Задания к упражнению>
1. Перепишите без каких-либо изменений весь отрывок об идее отмщения в источниках первого крестового похода.
2. Оформите в виде нумерованного списка строки: всё от самой первой из них вниз до строки, содержащей "Reading left to", включая обе границы. Пустые строки в список не включайте.

Отрывок для чтения>
○ ○ ○

С. Трууп обращает внимание на два фрагмента из корреспонденции времен первого крестового похода, в которых фигурирует идея отмщения за оскорбление[189]. Один из них содержится в письме папы Пасхалия II консулам Пизы, в котором говорится, что “Christianus populusIerusalem… a barbarorum tyrannide et iugo strenuissime vindicavit”[190]. Судя по латинской конструкции, речь в цитате идет о том, что христианский народ вырвал Иерусалим из рук варварской тирании и тяжелейшего ига, и речь здесь, как думается, необязательно идет об «отмщении» в собственном смысле слова, как утверждает автор книги, хотя это и не исключено. Убедителен, правда, другой приведенный ею пример: в письме крестоносцев папе Урбану «с фронта» (1098) первые пишут, что «мы, иерусалимцы Иисуса Христа, отомстили за оскорбление верховного Бога» (nos Hierosolymitani Iesu Christi iniuriam summi Dei vindicavimus)[191].

Здесь же можно назвать обнаруженный Дж. Франсом в латинском манускрипте 5132 из Национальной библиотеки Франции (листы 19–21) и опубликованный А. Линдером документ, предположительно проповедь, которая имеет отношение к литургии по поводу годовщины взятия Иерусалима[192]. Датировка его лишь приблизительна: предположительно это первая половина XII столетия[193]. В этом документе говорится, что «вы воины, которые отомстили за короля вашего, за вас пострадавшего» (vos… milites… qui vindicastis regem vestrum pro vobis passum), и что Бог исполняет через крестоносцев то, что мог бы исполнить через ангелов [194].

○ ○ ○

Записанные данные>
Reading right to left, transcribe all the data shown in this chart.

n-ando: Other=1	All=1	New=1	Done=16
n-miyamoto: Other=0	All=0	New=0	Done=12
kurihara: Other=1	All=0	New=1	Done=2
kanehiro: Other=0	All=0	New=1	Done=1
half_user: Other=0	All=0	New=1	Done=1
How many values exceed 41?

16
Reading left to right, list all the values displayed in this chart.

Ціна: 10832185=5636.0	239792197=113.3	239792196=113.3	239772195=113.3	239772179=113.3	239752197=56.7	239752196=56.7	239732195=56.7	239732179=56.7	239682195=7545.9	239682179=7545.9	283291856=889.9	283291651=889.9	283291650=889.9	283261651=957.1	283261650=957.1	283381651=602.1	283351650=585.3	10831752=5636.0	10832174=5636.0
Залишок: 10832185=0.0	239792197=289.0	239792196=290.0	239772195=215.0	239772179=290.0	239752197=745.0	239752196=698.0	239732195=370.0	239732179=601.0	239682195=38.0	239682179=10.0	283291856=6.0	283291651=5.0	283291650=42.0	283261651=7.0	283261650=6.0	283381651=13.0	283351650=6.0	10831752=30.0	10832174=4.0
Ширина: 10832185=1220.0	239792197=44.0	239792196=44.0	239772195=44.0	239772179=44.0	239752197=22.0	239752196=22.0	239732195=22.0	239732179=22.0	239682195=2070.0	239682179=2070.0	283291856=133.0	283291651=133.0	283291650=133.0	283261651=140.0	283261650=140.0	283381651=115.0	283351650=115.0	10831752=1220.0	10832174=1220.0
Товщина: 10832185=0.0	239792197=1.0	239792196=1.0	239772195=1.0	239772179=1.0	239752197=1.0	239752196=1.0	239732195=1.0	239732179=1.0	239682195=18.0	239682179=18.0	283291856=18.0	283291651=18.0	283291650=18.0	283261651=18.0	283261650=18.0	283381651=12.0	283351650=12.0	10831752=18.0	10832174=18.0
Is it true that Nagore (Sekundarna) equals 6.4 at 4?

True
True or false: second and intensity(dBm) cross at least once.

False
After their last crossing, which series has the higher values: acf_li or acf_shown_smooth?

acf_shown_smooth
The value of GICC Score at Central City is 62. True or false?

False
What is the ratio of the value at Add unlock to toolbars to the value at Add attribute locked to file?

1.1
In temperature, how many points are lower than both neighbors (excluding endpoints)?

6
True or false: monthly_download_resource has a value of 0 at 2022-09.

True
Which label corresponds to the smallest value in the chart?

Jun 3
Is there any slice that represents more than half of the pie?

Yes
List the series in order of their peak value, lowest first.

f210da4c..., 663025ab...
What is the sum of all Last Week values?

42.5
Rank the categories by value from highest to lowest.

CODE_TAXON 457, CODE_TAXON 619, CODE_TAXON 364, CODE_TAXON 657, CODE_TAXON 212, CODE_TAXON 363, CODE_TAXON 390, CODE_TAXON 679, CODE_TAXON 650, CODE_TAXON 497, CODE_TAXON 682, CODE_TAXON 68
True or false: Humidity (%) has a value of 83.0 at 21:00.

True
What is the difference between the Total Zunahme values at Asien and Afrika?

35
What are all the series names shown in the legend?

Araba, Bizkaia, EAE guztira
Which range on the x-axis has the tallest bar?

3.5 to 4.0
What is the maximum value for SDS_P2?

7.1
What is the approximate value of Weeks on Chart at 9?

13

○ ○ ○

Ответы к упражнению>
1.
С. Трууп обращает внимание на два фрагмента из корреспонденции времен первого крестового похода, в которых фигурирует идея отмщения за оскорбление[189]. Один из них содержится в письме папы Пасхалия II консулам Пизы, в котором говорится, что “Christianus populusIerusalem… a barbarorum tyrannide et iugo strenuissime vindicavit”[190]. Судя по латинской конструкции, речь в цитате идет о том, что христианский народ вырвал Иерусалим из рук варварской тирании и тяжелейшего ига, и речь здесь, как думается, необязательно идет об «отмщении» в собственном смысле слова, как утверждает автор книги, хотя это и не исключено. Убедителен, правда, другой приведенный ею пример: в письме крестоносцев папе Урбану «с фронта» (1098) первые пишут, что «мы, иерусалимцы Иисуса Христа, отомстили за оскорбление верховного Бога» (nos Hierosolymitani Iesu Christi iniuriam summi Dei vindicavimus)[191].

Здесь же можно назвать обнаруженный Дж. Франсом в латинском манускрипте 5132 из Национальной библиотеки Франции (листы 19–21) и опубликованный А. Линдером документ, предположительно проповедь, которая имеет отношение к литургии по поводу годовщины взятия Иерусалима[192]. Датировка его лишь приблизительна: предположительно это первая половина XII столетия[193]. В этом документе говорится, что «вы воины, которые отомстили за короля вашего, за вас пострадавшего» (vos… milites… qui vindicastis regem vestrum pro vobis passum), и что Бог исполняет через крестоносцев то, что мог бы исполнить через ангелов [194].

2.
1. Reading right to left, transcribe all the data shown in this chart.
2. n-ando: Other=1	All=1	New=1	Done=16
3. n-miyamoto: Other=0	All=0	New=0	Done=12
4. kurihara: Other=1	All=0	New=1	Done=2
5. kanehiro: Other=0	All=0	New=1	Done=1
6. half_user: Other=0	All=0	New=1	Done=1
7. How many values exceed 41?
8. 16
9. Reading left to right, list all the values displayed in this chart.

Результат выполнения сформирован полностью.